» **Texte de lecture**:
- - - -

Pour Thomas d’Aquin, en disant que Dieu « ne peut pas » mourir, ni s’autodétruire, ni vouloir une chose contradictoire, on ne refuse à Dieu aucune puissance réelle ; c’est une impuissance, une faiblesse qu’on exclut. Le paradoxe vient de ce que cette impuissance est conçue par notre esprit de façon positive comme une possibilité (« pouvoir mourir »), alors qu’elle n’est, en réalité, qu’un manque de puissance. Thomas évoque également l'irréversibilité du temps voulue par Dieu pour ordonnancer les choses : Dieu peut rendre tous les attributs de la virginité à une femme déflorée, mais ne peut pas faire pour autant qu'elle ne l'ait jamais été, car ce serait sinon avoir voulu une chose et vouloir qu'elle n'ait pas eu lieu, ce qui serait incohérence[3].

- - - -

» **Données fournies**:
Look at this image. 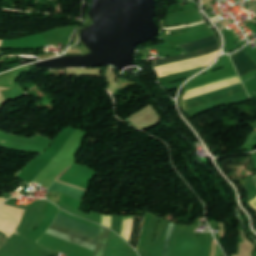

- - - -

» **Parties de l'exercice**:
1) Indiquez, s'il vous plaît, si chacune des affirmations suivantes concorde avec le texte sur Thomas d'Aquin, en répondant par oui ou par non et en citant à l'identique les mots du texte qui tranchent : (a) Dire que Dieu ne peut pas mourir revient à lui refuser une puissance réelle. (b) Notre esprit conçoit cette impuissance comme une possibilité. (c) Dieu peut faire qu'une femme déflorée ne l'ait jamais été.
2) Relevez toutes les choses que, d'après le texte sur Thomas d'Aquin, Dieu ne peut pas faire.
Le matériel fourni ne provient pas de la même source que le texte sur Thomas d'Aquin.

» **Exercice corrigé**:
1)
(a) Non : « on ne refuse à Dieu aucune puissance réelle ».
(b) Oui : « cette impuissance est conçue par notre esprit de façon positive comme une possibilité ».
(c) Non : « mais ne peut pas faire pour autant qu'elle ne l'ait jamais été ».

2)
- mourir
- s'autodétruire
- vouloir une chose contradictoire
- faire qu'une femme déflorée ne l'ait jamais été